Overall, the data supporting the sensory-integrative approach is promising, whereas the data related to isolated sensory strategies is problematic. Several factors have limited the conduct of rigorously controlled studies of the sensory integration approach, including lack of a specific intervention protocol, the absence of a fidelity measure, and the paucity of meaningful outcome measures that are in keeping with the theoretical principles of the intervention and that describe changes at the levels of activity and participation as recommended by the World Health Organization (2001). These issues were discussed in the introductory section of this chapter, as were the efforts that are underway to fill these voids and lay the foundation for rigorous controlled studies. However, from the findings of the majority of studies that investigated the sensory-integrative approach, it is felt that there is emerging evidence to support the use of the sensory-integrative approach for individuals with ASD, in particular to impact sensory and motor outcomes and individual client-centered goals.

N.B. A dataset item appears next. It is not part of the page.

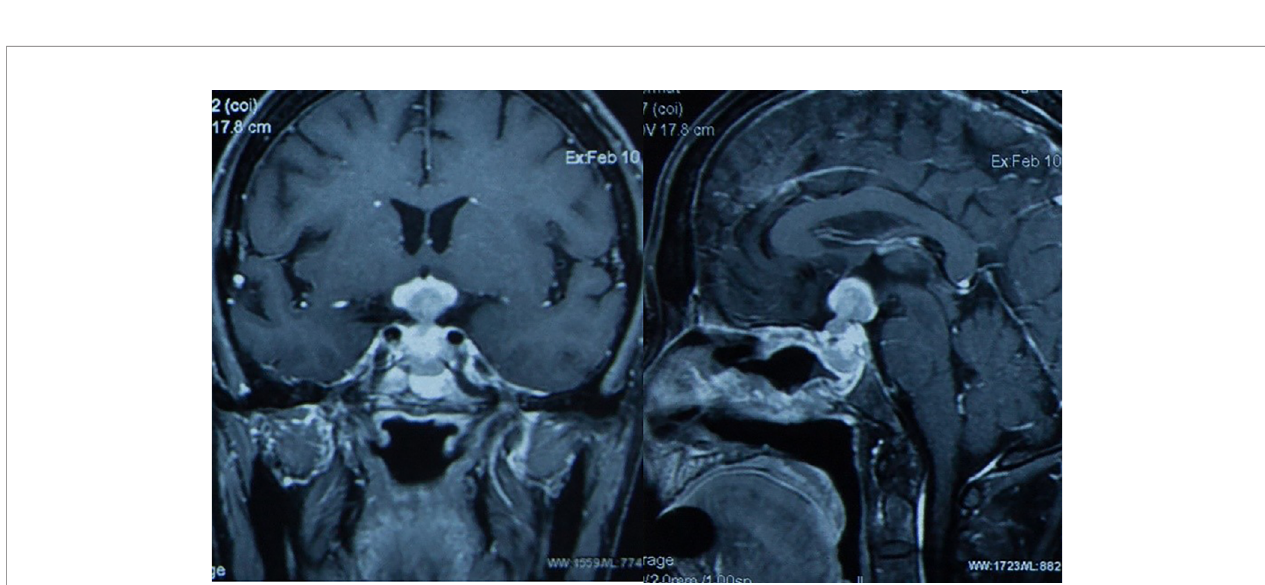
FIGURE 5 | Pituitary MRI at two months from the beginning of chemotherapy demonstrated the tumor (size of about 2 × 1.5 × 3.2 cm) was larger than before without cavernous sinus involving in Case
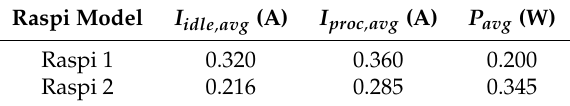
Table 1. Average power for the Raspi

Overall, the studies of other sensory techniques, with the exception of Qigong Massage, do not establish the techniques as evidence-based and they should be regarded as still in the experimental stages. The strongest support comes from the group of studies using touch-based intervention; however, given that each study used different interventions, it is not possible to draw strong conclusions. Thus, touch-based interventions should also be used cautiously. In general, interventions that use isolated sensory techniques should be recommended cautiously and, when used, systematic data should be collected and analyzed frequently to assess utility. Given that many children with ASD are receiving treatment for their SD to help deal with behavioral issues and sensory sensitivities and parents and funding agencies are spending a great deal of money and time on these, the need for solid research has reached a critical level.